The IRS sent roughly 90 million stimulus checks to Americans in March. WSJ’s chief economics commentator Greg Ip explains why stimulus checks alone are unlikely to spur inflation. Photo Illustration: Carlos Waters

And while there has been some switching to services that can be consumed in the safety of the home—for example, movie streaming—opportunities to spend have been restricted. At the same time, many people have seen little change to their incomes, thanks in part to technologies that have allowed them to work from home, and also to support from governments when it hasn’t been possible for them to work as much as they would have liked to.

But the buildup in savings hasn’t been evenly spread. Federal Reserve figures suggest that in the U.S., much of the accumulation has been in the bank accounts of the richest fifth of the population.

Of the $2 trillion increase in checking deposits between the final three months of 2019—the last quarter before the pandemic struck—and the final three months of 2020, roughly a third was accumulated by the richest 1% of households, and slightly more than a third by the remainder of the top 20%. By contrast, checking deposits held by the poorest 20% at the end of last year had fallen to just over a 10th of their level before the pandemic struck.

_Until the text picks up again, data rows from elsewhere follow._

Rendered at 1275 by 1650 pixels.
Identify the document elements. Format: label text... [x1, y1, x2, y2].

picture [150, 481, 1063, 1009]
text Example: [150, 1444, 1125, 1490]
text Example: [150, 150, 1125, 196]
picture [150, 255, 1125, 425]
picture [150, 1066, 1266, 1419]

That pattern has been followed in other rich countries. According to a survey of 7,655 households in the U.K., France and Germany conducted by YouGov in January and February, those in the top 20% were much more likely to have increased their savings than those with smaller incomes. In the U.K., 35% of the richest households said they had boosted their savings during the pandemic, compared with just 6% of the poorest households. That contrast is almost as stark in Germany and France.

The buildup in U.S. savings also appears to have been skewed across age distribution. People between ages 55 and 65 increased their checking deposits by $614 billion, while those 70 and over increased their holdings by $664 billion. But for all adults under 40, the increase was a much more modest $245 billion.

In sum, the accumulation of savings has been greatest among older people who were already rich. For economists who have studied consumer behavior, those are precisely the characteristics that would suggest much of the new savings won’t be spent quickly.

But looked at from another perspective, the larger buildup of savings in the hands of older wealthy people might be encouraging news for those who would like to see a strong recovery. That is because they are the most active consumers of the hospitality and leisure services that will be more fully available as the economy thaws, and also the group that has been most extensively vaccinated.

“On the one hand, there is little doubt that many will enjoy a few extra restaurant meals and perhaps splurge on a nicer vacation after such a long period without them,” said Florin Bilbiie, a professor of economics at Switzerland’s University of Lausanne. “On the other hand, there is a limit to how many extra restaurant meals and vacations people will be able to enjoy.”

Even if households hold on to most of their savings, by spending the remainder they will have a big impact on the recovery.

Oliver Rakau

at Oxford Economics expects European households to spend about a fifth of their accumulated savings through 2025. That would contribute to a 3.1% increase in consumer spending this year, and a 7% rise in 2022, when the economy is expected to be more fully open.

“We expect all countries to experience record-setting growth in consumer spending this year and next,” said Mr. Rakau.